Joško Popović

Personal information
- Date of birth: 19 January 1966 (age 59)
- Place of birth: Opuzen, SFR Yugoslavia
- Height: 1.77 m (5 ft 10 in)
- Position(s): Striker

Senior career*
- Years: Team / Apps / (Gls)
- 1985–1991: Velež / 64 / (11)
- 1991–1996: NK Zagreb / 123 / (52)
- 1996–1997: FC Linz / 17 / (1)
- 1997–1999: Šibenik / 51 / (30)
- 1999–2001: NK Zagreb / 39 / (15)
- 2001–2004: Kamen Ingrad / 59 / (14)
- Total:  / 353 / (123)

International career
- 1994: Croatia / 1 / (1)

= Joško Popović =

Croatian footballer (born 1966)

Joško Popović (born 19 January 1966) is a Croatian former professional footballer who played as a striker.

==Club career==
Popović was born in Opuzen.

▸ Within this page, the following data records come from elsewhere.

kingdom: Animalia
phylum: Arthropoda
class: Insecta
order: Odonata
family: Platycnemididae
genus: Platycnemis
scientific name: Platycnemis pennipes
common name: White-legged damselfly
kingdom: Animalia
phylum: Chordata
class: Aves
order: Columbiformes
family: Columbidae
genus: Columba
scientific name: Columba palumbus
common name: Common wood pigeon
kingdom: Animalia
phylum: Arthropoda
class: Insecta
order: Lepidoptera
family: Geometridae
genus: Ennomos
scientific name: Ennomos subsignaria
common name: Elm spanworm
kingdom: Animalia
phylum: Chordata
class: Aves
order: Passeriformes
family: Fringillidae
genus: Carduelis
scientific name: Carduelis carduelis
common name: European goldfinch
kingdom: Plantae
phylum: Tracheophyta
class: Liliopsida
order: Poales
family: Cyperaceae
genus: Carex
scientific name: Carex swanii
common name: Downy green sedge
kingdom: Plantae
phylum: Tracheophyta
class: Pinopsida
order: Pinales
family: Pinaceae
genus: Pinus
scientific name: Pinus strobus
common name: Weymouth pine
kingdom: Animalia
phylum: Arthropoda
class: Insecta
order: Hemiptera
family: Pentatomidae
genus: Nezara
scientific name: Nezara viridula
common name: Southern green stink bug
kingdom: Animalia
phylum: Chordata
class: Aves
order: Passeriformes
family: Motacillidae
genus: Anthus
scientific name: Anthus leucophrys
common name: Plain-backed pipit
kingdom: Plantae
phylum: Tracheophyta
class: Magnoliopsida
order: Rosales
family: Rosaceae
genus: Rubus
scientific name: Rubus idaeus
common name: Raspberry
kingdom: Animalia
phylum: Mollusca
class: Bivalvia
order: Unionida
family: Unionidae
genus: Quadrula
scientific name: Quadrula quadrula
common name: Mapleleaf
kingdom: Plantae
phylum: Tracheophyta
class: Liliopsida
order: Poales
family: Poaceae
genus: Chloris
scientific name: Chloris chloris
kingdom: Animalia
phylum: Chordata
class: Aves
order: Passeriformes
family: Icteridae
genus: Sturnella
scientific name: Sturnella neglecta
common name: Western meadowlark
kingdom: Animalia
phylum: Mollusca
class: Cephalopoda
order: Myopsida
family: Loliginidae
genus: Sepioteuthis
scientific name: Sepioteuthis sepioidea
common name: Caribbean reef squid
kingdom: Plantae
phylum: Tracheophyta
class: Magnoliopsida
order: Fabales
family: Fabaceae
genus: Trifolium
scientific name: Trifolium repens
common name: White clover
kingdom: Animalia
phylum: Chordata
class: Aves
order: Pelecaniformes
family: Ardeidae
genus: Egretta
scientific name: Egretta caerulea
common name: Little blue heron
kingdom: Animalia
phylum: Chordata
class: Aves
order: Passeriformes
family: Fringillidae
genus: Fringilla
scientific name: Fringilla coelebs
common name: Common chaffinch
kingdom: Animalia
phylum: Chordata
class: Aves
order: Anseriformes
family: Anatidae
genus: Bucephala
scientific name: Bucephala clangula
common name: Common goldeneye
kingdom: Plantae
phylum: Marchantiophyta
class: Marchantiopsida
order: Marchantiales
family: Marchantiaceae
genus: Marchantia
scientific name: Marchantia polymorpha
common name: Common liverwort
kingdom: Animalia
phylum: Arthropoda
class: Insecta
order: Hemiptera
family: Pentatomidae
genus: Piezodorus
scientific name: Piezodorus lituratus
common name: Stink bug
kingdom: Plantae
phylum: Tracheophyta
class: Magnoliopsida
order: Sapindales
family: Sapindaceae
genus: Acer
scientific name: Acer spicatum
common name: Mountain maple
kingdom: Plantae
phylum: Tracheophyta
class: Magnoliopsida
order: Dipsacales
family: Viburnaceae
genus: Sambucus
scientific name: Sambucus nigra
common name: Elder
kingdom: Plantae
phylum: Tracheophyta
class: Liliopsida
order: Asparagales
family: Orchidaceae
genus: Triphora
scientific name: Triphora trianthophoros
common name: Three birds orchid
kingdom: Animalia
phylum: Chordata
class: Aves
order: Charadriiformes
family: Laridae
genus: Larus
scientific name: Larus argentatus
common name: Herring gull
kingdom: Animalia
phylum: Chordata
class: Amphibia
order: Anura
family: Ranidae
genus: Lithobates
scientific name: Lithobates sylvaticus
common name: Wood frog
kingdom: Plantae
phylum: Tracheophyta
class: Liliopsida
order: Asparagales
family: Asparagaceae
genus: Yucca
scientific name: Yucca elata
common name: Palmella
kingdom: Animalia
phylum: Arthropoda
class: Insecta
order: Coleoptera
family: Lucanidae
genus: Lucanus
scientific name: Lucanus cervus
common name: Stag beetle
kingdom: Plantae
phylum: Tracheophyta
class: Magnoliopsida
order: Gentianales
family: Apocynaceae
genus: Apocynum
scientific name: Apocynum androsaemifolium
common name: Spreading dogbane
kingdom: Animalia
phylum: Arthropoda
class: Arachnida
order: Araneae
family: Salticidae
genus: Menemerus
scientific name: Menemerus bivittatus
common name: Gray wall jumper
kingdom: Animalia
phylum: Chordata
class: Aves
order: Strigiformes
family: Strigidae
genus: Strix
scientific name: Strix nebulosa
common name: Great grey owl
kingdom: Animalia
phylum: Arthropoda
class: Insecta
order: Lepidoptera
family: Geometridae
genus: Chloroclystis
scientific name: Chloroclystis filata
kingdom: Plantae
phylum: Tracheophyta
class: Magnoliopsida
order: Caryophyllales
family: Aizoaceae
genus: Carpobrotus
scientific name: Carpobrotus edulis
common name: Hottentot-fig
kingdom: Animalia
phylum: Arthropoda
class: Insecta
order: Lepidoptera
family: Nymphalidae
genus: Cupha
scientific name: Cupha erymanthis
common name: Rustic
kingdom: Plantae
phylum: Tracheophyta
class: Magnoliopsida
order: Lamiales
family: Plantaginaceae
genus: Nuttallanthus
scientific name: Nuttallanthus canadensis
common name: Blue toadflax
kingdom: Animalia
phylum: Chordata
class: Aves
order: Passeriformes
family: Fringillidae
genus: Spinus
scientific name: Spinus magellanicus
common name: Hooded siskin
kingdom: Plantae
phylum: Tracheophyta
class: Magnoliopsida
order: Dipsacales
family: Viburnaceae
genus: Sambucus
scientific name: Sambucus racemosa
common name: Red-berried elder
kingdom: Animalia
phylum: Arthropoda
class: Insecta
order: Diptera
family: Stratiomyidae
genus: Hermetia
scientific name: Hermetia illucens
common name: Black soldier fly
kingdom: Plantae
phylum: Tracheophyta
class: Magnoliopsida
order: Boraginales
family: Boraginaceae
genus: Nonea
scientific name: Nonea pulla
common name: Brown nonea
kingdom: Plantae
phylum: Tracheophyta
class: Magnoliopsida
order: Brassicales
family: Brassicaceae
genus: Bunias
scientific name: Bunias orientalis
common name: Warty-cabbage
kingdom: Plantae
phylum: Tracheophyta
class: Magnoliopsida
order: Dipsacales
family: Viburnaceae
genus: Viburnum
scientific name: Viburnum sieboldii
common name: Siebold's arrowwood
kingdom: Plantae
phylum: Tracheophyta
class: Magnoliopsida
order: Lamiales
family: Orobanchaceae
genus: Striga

He played for several Prva HNL sides during his career, including NK Zagreb, Kamen Ingrad and HNK Šibenik, with whom he was the league top scorer in the 1998–99 season with 21 goals.

As of May 2010 and the conclusion of the 2009–10 Prva HNL season, Popović is ranked as the third all-time top scorer in Prva HNL with 111 goals scored, behind Igor Cvitanović (126) and Davor Vugrinec (136).

==International career==
Popović played one game for the Croatia national team, on 20 April 1994 against Slovakia in a friendly game, scoring in the 67th minute after being brought on at half time as a substitute for Ardian Kozniku.